Anita Snow is a 2010 Nieman fellow and a veteran journalist who has spent most of her career working for The Associated Press in Latin America. Before coming to Cambridge last year, she was the AP’s bureau chief in Havana for a decade, single-handedly opening the office in 1999 after the news organization’s 30-year absence from the island. In Cuba, she covered stories including the custody fight over Cuban boy Elian Gonzalez, who was rescued at sea off the coast of Florida after a boat wreck, and the illness and eventual resignation of leader Fidel Castro. Previously, Snow worked for the AP in Mexico and Central America for more than six years, first as a correspondent and later as the regional news editor. She will return to the AP in a still-undecided role this summer. Snow also worked earlier as a metro reporter for the Orange County Register in Southern California. She holds a bachelor’s degree in communications from California State University, Fullerton, and a master’s degree in Latin American and Caribbean Studies from New York University.



Shankar Vedantam is a national science writer at The Washington Post who is currently on leave as a 2010 Nieman Fellow at Harvard University. Between 2006 and 2009, Vedantam authored the weekly “Department of Human Behavior” column in the Post and is the winner of several journalism awards including the Templeton-Cambridge Fellowship on Science and Religion, the World Health Organization Journalism Fellowship and the Rosalynn Carter Mental Health Journalism Fellowship.
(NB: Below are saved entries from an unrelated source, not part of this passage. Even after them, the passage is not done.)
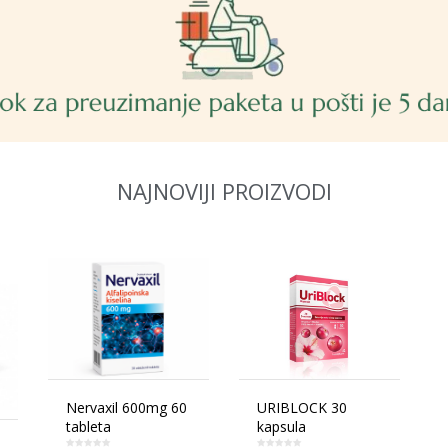
NAJNOVIJI PROIZVODI
Nervaxil 600mg 60
URIBLOCK 30
tableta
kapsula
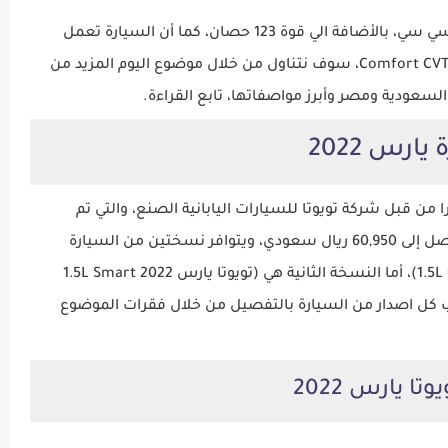
سيارة يارس 2022 مزودة بمحرك قوي بسعة 1500 سي سي، بالأضافة الي قوة 123 حصان، كما أن السيارة تعمل
بنظام الدفع الامامي ومزودة بناقل حركة اوتوماتيك Comfort CVT، سوف نتناول من خلال موضوع اليوم المزيد من
يارس 2022
ا من قبل شركة تويوتا للسيارات اليابانية الصنع، والتي تم
طرحها للبيع في الأسواق بأسعار تبدأ من 58,190 وتصل إلى 60,950 ريال سعودي، ويتوافر نسختين من السيارة
النسخة الأولي هي (تويوتا يارس 2022 1.5L Comfort CVT)، أما النسخة الثانية هي (تويوتا يارس 2022 1.5L Smart
 كل اصدار من السيارة بالتفصيل من خلال فقرات الموضوع
ا يارس 2022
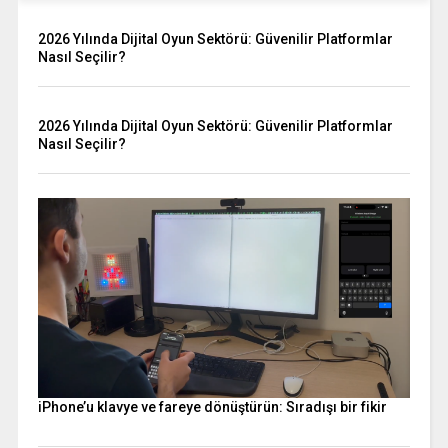
2026 Yılında Dijital Oyun Sektörü: Güvenilir Platformlar
Nasıl Seçilir?
2026 Yılında Dijital Oyun Sektörü: Güvenilir Platformlar
Nasıl Seçilir?
iPhone’u klavye ve fareye dönüştürün: Sıradışı bir fikir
He recently released a new book, “The Hidden Brain: How Our Unconscious Minds Elect Presidents, Control Markets, Wage Wars, and Save Our Lives.” The idea for the book grew out of a Sunday magazine cover story Vedantam wrote for the Post called “See No Bias.” That story focused on the effects of unconscious prejudice. Over time, he came to see that unconscious prejudice was only a special case of a larger phenomenon that affected everything from how people fall in love to why they get divorced, from how nations go to war to why they do nothing as genocides unfold.